Madzhab Syafi’i mendefinisikan bahwa
pemilik modal menyerahkan sejumlah uang kepada pengusaha untuk dijalankan dalam
suatu usaha dagang dengan keuntungan menjadi milik bersama antara keduanya.
Sedangkan madzhab Hambali menyatakan sebagai penyerahan suatu barang atau
sejenisnya dalam jumlah yang jelas dan tertentu kepada orang yang
mengusahakannya dengan mendapatkan bagian tertentu dari keuntungannya.
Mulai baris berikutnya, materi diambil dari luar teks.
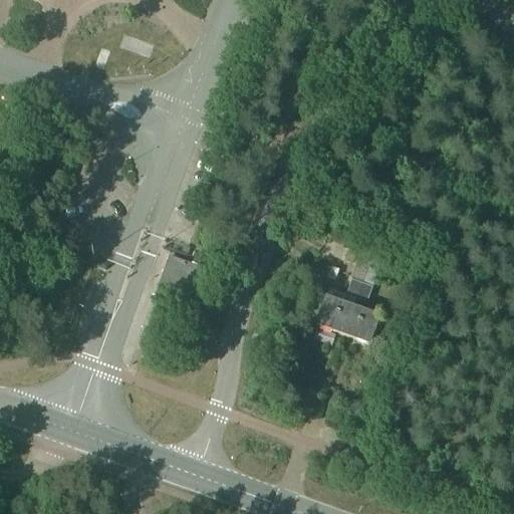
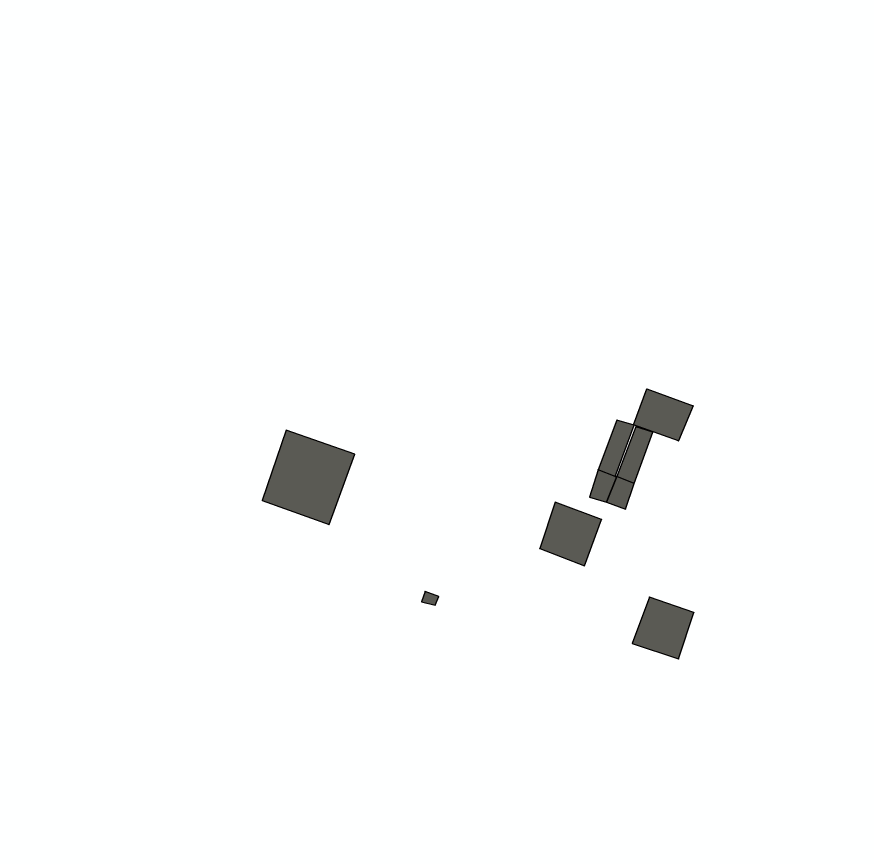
building: none -> [634,389,693,441]
building: [342,304,378,340] -> [632,597,694,659]

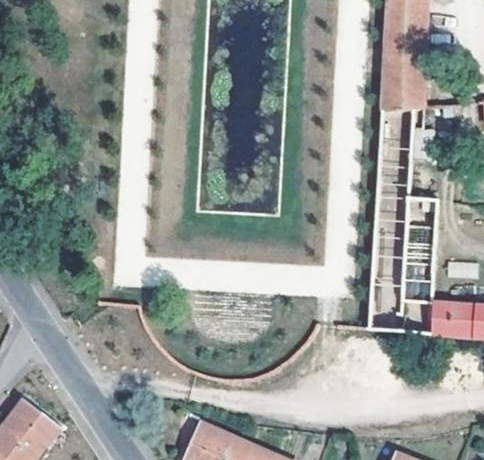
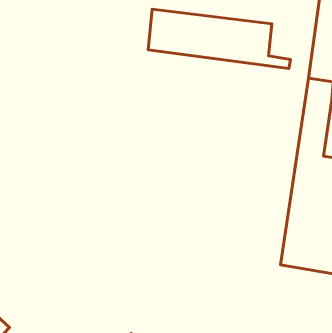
building: none -> [148,9,290,68]

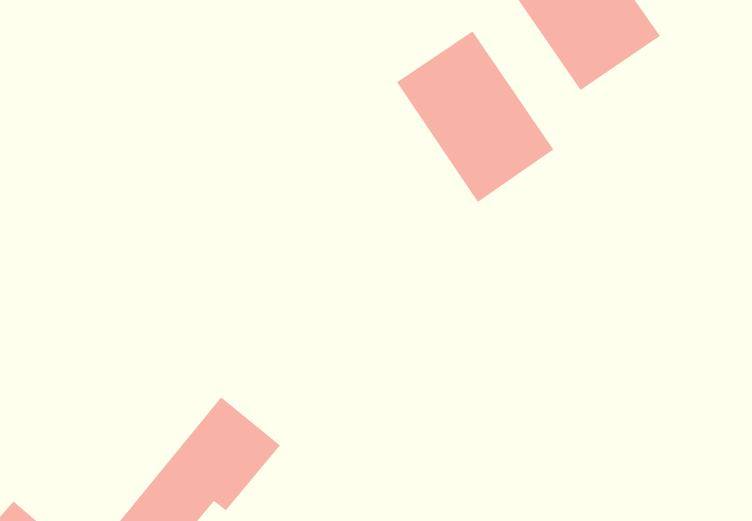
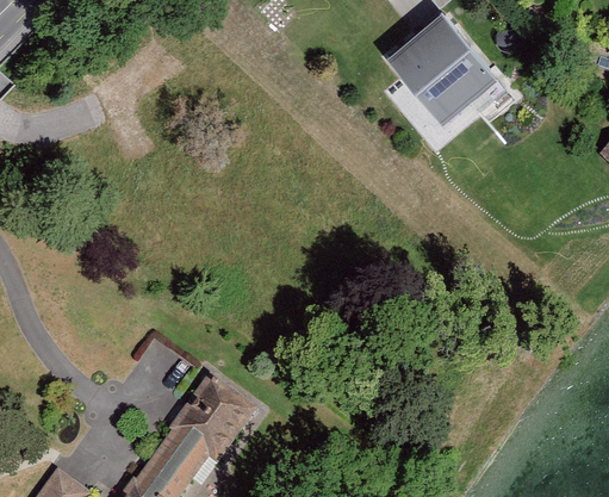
building: [396,30,554,203] -> none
Mudharabah adalah akad antara pihak
pemilik modal (shahibul mal) dengan pengelola (mudharib) untuk
memperoleh pendapatan atau keuntungan. Pendapatan atau keuntungan
tersebut dibagi berdasarkan nisbah yang telah disepakati di awal akad.
Mudharabah adalah akad
yang telah dikenal oleh umat muslim sejak zaman Nabi, bahkan telah dipraktekkan
oleh bangsa Arab sebelum turunnya Islam. Ketika Nabi Muhammad SAW berprofesi sebagai pedagang, ia melakukan akad mudharabah
dengan Khadijah. Dengan demikian, ditinjau dari segi hukum Islam, maka praktek mudharabah
ini dibolehkan baik menurut Al Qur’an, Sunnah maupun Ijma’.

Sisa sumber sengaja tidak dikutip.